The effect of upstream AUG mutations on the expression at P initiation codon. (A) Schematic diagram of the HBV test constructs used to study the effect of upstream mutation on P expression. The initiation codon with a darker font is in-frame to the luciferase reporter gene and an asterisk (*) indicates the position where a mutation is introduced. (B) Result of DNA transfection of the above constructs into HepG2 cells. The normalized luciferase activity of each construct with upstream mutations is compared with the parent PLUC construct. Average luciferase counts for PLUC were 12 545 ± 141 RLU (relative light unit) in 10³ HepG2 cells, which were normalized against respective RNA levels as determined by real-time PCR. These results are averages of two replicates from two independent experiments. (C) Fluorograph of the proteins translated in wheat germ extract in the presence of [³⁵S]methionine from representative in vitro synthesized cap RNA. Proteins were separated on a 5–20% SDS–polyacrylamide gel. (D) Fluorograph of the proteins translated in rabbit reticulocyte lysate.
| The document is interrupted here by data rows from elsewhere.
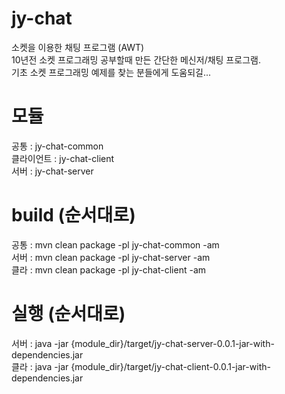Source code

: # jy-chat
소켓을 이용한 채팅 프로그램 (AWT)  
10년전 소켓 프로그래밍 공부할때 만든 간단한 메신저/채팅 프로그램.  
기초 소켓 프로그래밍 예제를 찾는 분들에게 도움되길...  

# 모듈
공통 : jy-chat-common  
클라이언트 : jy-chat-client  
서버 : jy-chat-server  

# build (순서대로)
공통 : mvn clean package -pl jy-chat-common -am  
서버 : mvn clean package -pl jy-chat-server -am  
클라 : mvn clean package -pl jy-chat-client -am  

# 실행 (순서대로)
서버 : java -jar {module_dir}/target/jy-chat-server-0.0.1-jar-with-dependencies.jar  
클라 : java -jar {module_dir}/target/jy-chat-client-0.0.1-jar-with-dependencies.jar   
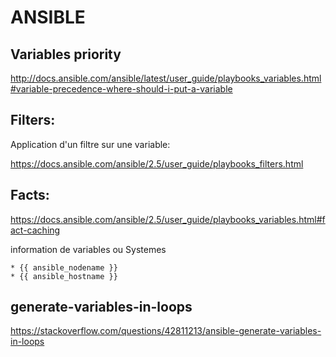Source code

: 
# ANSIBLE

## Variables priority

  http://docs.ansible.com/ansible/latest/user_guide/playbooks_variables.html#variable-precedence-where-should-i-put-a-variable

## Filters:

Application d'un filtre sur une variable:

  https://docs.ansible.com/ansible/2.5/user_guide/playbooks_filters.html

## Facts:

  https://docs.ansible.com/ansible/2.5/user_guide/playbooks_variables.html#fact-caching
  
  information de variables ou Systemes
  
    * {{ ansible_nodename }}
    * {{ ansible_hostname }}

## generate-variables-in-loops

  https://stackoverflow.com/questions/42811213/ansible-generate-variables-in-loops
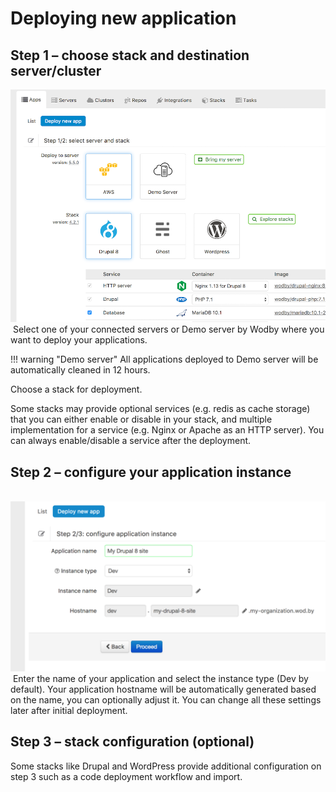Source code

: # Deploying new application

## Step 1 – choose stack and destination server/cluster

![](../assets/new-app-1.png)​
​
Select one of your connected servers or Demo server by Wodby where you want to deploy your applications. 

!!! warning "Demo server"
    All applications deployed to Demo server will be automatically cleaned in 12 hours.

Choose a stack for deployment.

Some stacks may provide optional services (e.g. redis as cache storage) that you can either enable or disable in your stack, and multiple implementation for a service (e.g. Nginx or Apache as an HTTP server). You can always enable/disable a service after the deployment.

## Step 2 – configure your application instance
​
![](../assets/new-app-2.png)​
​
Enter the name of your application and select the instance type (Dev by default). Your application hostname will be automatically generated based on the name, you can optionally adjust it. You can change all these settings later after initial deployment. 

## Step 3 – stack configuration (optional)

Some stacks like Drupal and WordPress provide additional configuration on step 3 such as a code deployment workflow and import.
​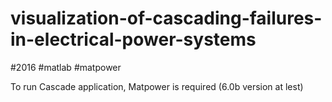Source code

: # visualization-of-cascading-failures-in-electrical-power-systems
#2016 #matlab #matpower

To run Cascade application, Matpower is required (6.0b version at lest)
Proteins were separated on a 5–20% SDS–polyacrylamide gel.

Figure 6

The effect of an optimal C0 initiation context on the expression at downstream initiation. (A) Schematic diagram of the HBV test constructs used to study the effect of an optimal C0 initiation context. The initiation codon with a darker font is in-frame to the luciferase reporter gene while an asterisk (*) indicates the position where a mutation is introduced. (B) Result of DNA transfection of the above constructs into HepG2 cells. The normalized luciferase activity of each construct with the improved C0 initiation context is compared with their corresponding counterpart without C0 context enhancement. Normalized expression levels are presented as a percentage of the CLUC construct, assigned 100%. These results are averages of two replicates from two independent experiments.